ACO sporting director Vincent Beaumesnil says he’s “really confident” in the newly developed Balance of Performance system that will be implemented in the Hypercar class for the two distinctly different platforms of cars.
Announced on Friday, the FIA and ACO will move forward with its Hypercar plan that will see prototype-based cars race alongside production-based hypercars in a single class through a BoP system that’s largely based on what’s currently utilized in GTE-Pro.
“For sure the BoP will be one of the challenges,” Beaumesnil said.
“I think we have demonstrated with GTE-Pro that when you put the people around the table and a common target we can make it.
“I think everyone agrees that the [GTE] system works very well so we want to have the same approach with [Hypercar] and to build this performance management system with the parties with a similar philosophy.
“In the end, what we want to have a more automatic system we can have with the minimum human decision in the BoP.”
Beaumesnil admitted that success ballast, initially announced for the class last year, may no longer be necessary in the revised regulations as a result of the ACO’s yet-to-be-detailed system.
A final decision, however, has yet to be taken by the organizers.
“With the new BoP system we have, which will be a kind of automatic system, I think this is clearly taking the place of a success ballast system,” Beaumesnil said.
“At the moment we’ve not erased the success ballast as we will work with the manufacturers.
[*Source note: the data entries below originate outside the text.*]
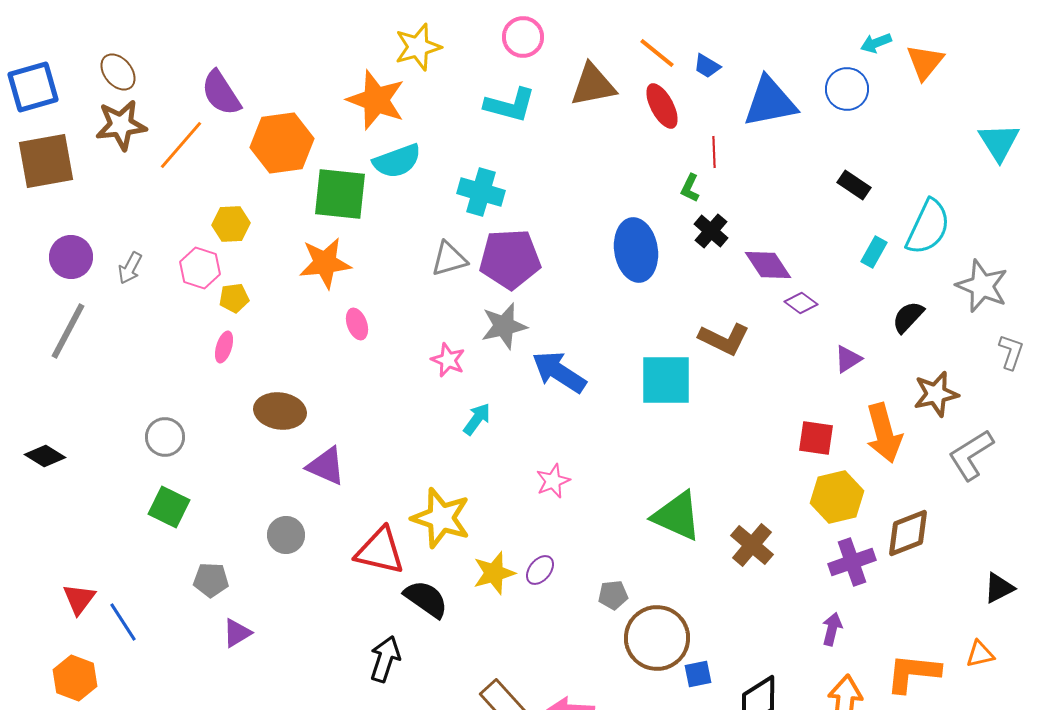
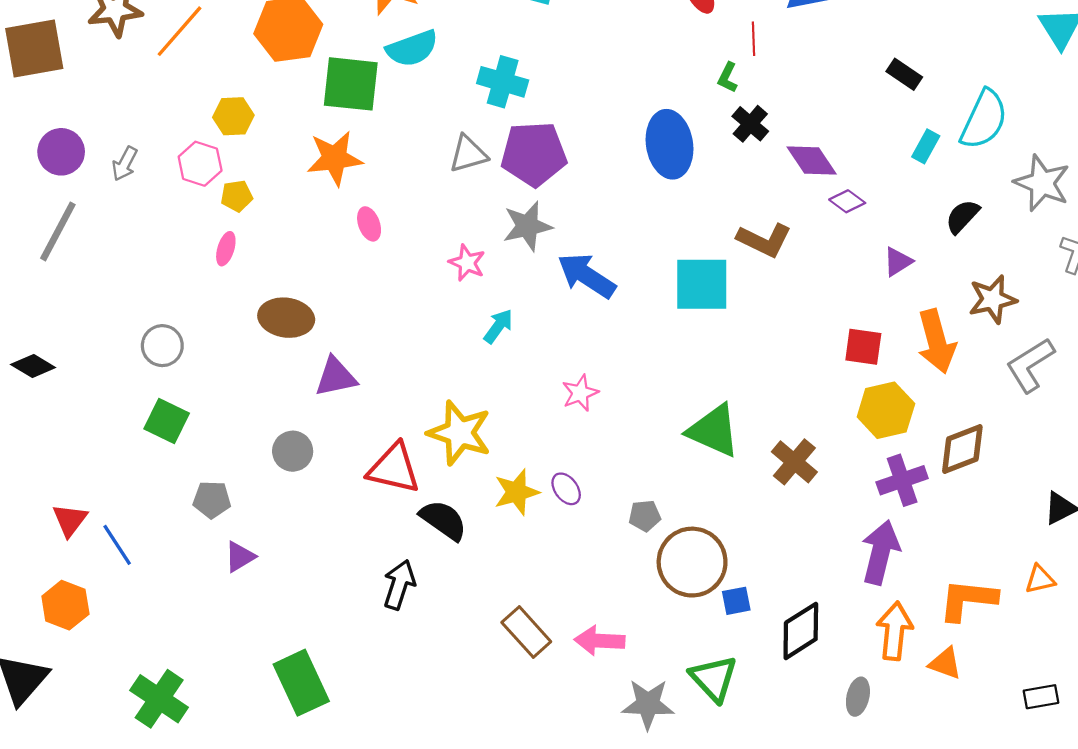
purple triangle: (326, 466) -> (336, 377), turned -36
purple ellipse: (540, 570) -> (566, 489), turned -76
purple arrow: (832, 629) -> (881, 552), size x1.8

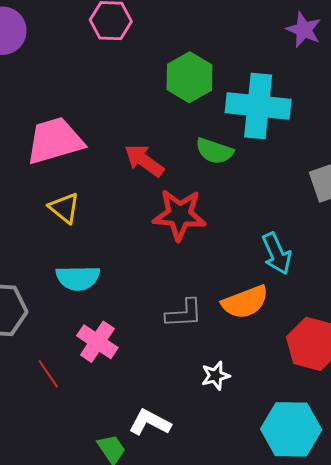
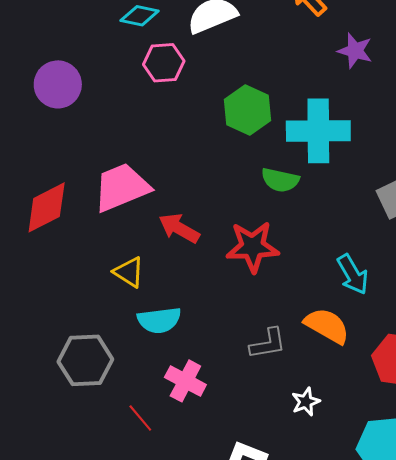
red arrow: (144, 161) -> (179, 228), moved
yellow triangle: (64, 208) -> (129, 272), moved
orange semicircle: (245, 302) -> (327, 326), turned -123

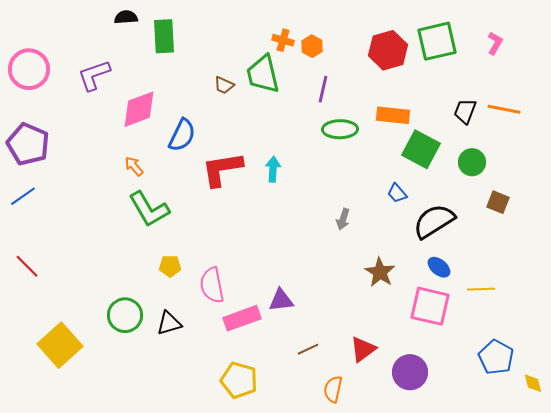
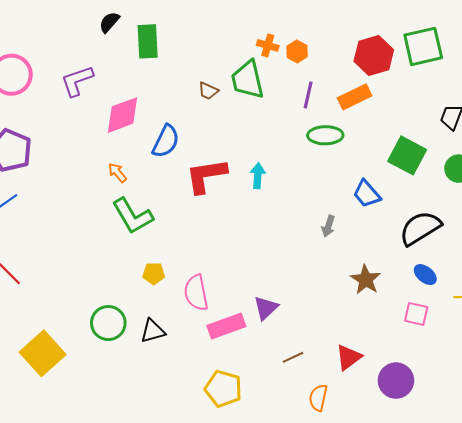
black semicircle: (126, 17) -> (109, 22), turned -45
orange rectangle: (393, 115) -> (355, 97), moved, turned -32
blue trapezoid: (397, 193) -> (367, 194), moved, size x1.4
purple triangle: (281, 300) -> (266, 308), turned -36
pink square: (430, 306) -> (416, 314), size x0.6

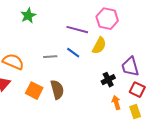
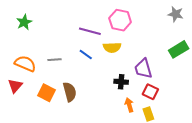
green star: (28, 16) -> (24, 22), moved
yellow semicircle: (99, 46) -> (112, 47), turned 60
gray line: (50, 57) -> (55, 60), moved
black cross: (108, 80) -> (121, 82), turned 32

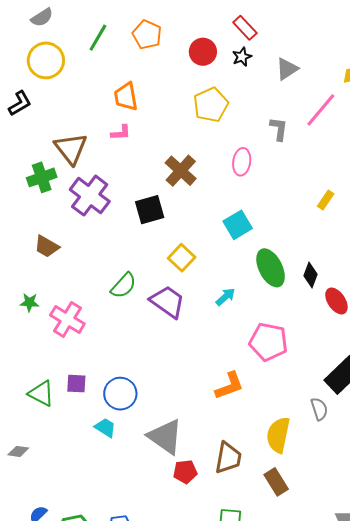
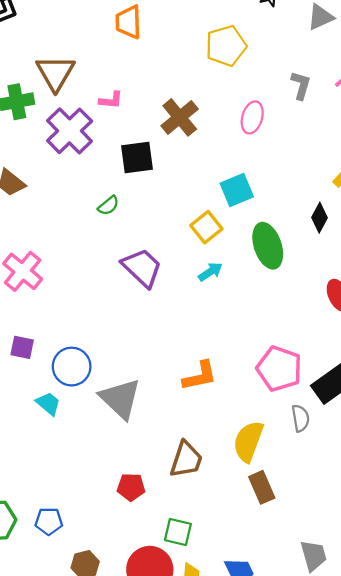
pink L-shape: (121, 133) -> (111, 100), moved
yellow square: (182, 258) -> (206, 227), moved
black diamond: (311, 275) -> (319, 218), moved
green semicircle: (124, 286) -> (108, 206), moved, size x0.7
pink pentagon: (268, 342) -> (279, 369), moved
gray triangle: (165, 437) -> (120, 399), moved
red pentagon: (185, 472) -> (131, 487), moved
brown rectangle: (276, 482) -> (262, 487), moved

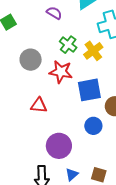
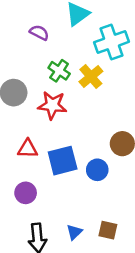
blue square: (89, 90) -> (63, 161), moved
purple circle: (59, 146) -> (26, 193), moved, size x0.7

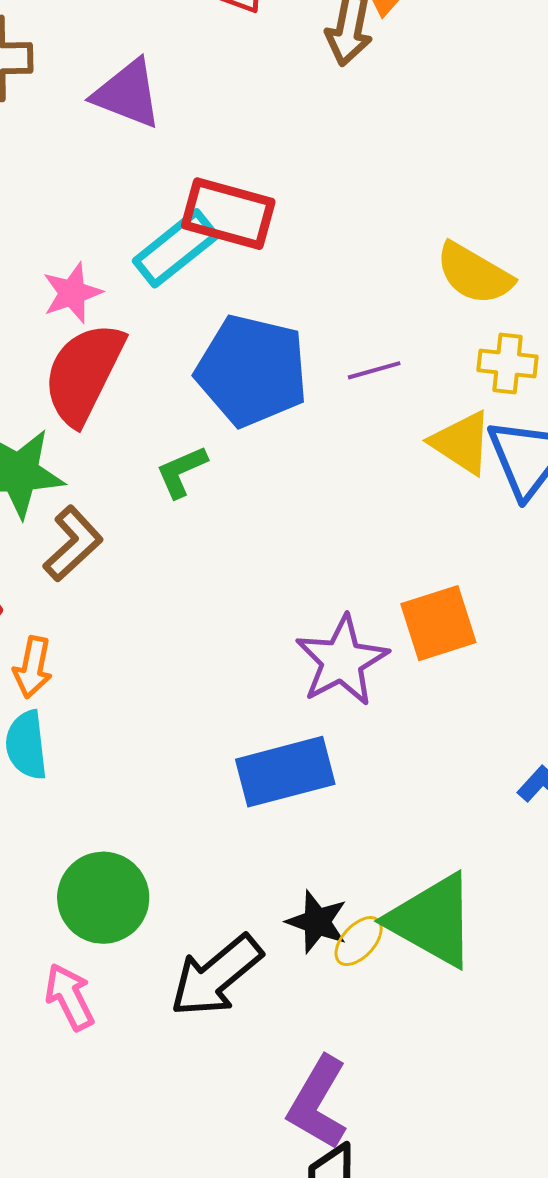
We will still see if it makes sense or not.
“A BoP system can also take into account the results and the performance. It’s not success ballast but it’s the same philosophy.”
Hybrids and non-hybrids will be balanced through newly established ‘deployment thresholds’ that will see the the hybrid systems only activated at speeds above 120 km/h in the dry.
The deployment threshold for wet weather hasn’t yet been fully defined but Beaumesnil said he expects it to be in the 140-160 km/h range.
Beaumesnil, however, stressed that non-hybrid hypercars, which have now since been allowed, will still be “competitive” with hybrid-powered machinery.
“We’re not completely removing the incentive to make a hybrid system but even if you consider this, the two-wheel drive cars will be competitive,” he said.
“This has been simulated and evaluated by very high level technical people, so I’m confident.”
Hypercar Level of Interest “Very Encouraging”
Beaumesnil said the level of interest in the yet-to-be-named class is “very encouraging” despite reports of the entire platform having been on the brink of being canceled as late as last month.
Sportscar365 understands that the official go-ahead was only given once Aston Martin made it’s formal commitment in May, with the FIA and ACO having explored backup plans that included ‘Super GTE’ and IMSA’s DPi formula.
Beaumesnil downplayed the critical stage the technical committee had reportedly been in just a few weeks ago.
“We had some rules, we needed to make the final adjustments and we have the confidence that we have some people joining in,” he said.
“I think now, obviously, in what [was announced today], there are a lot more people in contact with us.
“Then it’s always a question of timing.”
A specific target number of manufacturers or Hypercar entires has not been established for the launch 2020-21 season, beyond the already announced programs from Aston Martin, Toyota, ByKolles and Glickenhaus.
“I was not so worried [about the future] because I’m really confident this concept is quite innovative, it will bring very exotic and sexy cars on the grid that I hope the fans and media will enjoy,” Beaumesnil said.
“I hope it will also bring close performance and allow budgets to be controlled.
“We have a tool that will provide a good incentive for manufacturers and new brands to come. Fans want to see brands racing and we have a tool to attract new brands.”